Аня изредка выглядывала из Машенькиной кладовки удостовериться, не ушёл ли Марк. Слава богу, она его вовремя заметила, как раз когда он заглянул в их отделение. Теперь приходится битый час торчать у двери вместо того, чтобы заняться делом. Чутко прислушиваясь к шагам и посторонним звукам, девушка рассортировала халаты и пижамы в шкафу, протёрла пыль на полках. Вымыла окно. Наконец, тихо стукнула дверь бокса номер семь — она узнала этот стук по характерному щелчку одной из металлических петель. С облегчением перекрестила удаляющуюся спину и на цыпочках покинула укрытие. Пулей — к Ромке.
— Привет!
Он улыбался, поглаживая пальцами картонное сооружение у себя на коленях.

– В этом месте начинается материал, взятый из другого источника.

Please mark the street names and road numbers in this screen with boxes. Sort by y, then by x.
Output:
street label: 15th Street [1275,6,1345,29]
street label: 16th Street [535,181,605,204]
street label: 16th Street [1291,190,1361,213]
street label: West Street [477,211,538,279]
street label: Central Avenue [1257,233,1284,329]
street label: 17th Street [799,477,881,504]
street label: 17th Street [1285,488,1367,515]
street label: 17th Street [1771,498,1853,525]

Только что они говорили с Риком о ней, и Ромка признался брату в том, как изменилась его жизнь с появлением маленькой сестры милосердия.
— Аня такая… необыкновенная! Правда, у меня нет опыта в любовных делах. Целых две недели я живу ожиданием: радостным предвкушением, когда она приходит и тоской, когда кончается её рабочий день. Не будешь смеяться?
— Нет. Над чем смеяться? Я очень рад за тебя. Ты как-нибудь дал ей знать о своей симпатии?
— Не-а, я боюсь отпугнуть её. Калека, бледный и обездвиженный — а туда же. В любовь ныряю с головой, так, кажется, в песне поётся? Пусть уж лучше всё останется по-прежнему.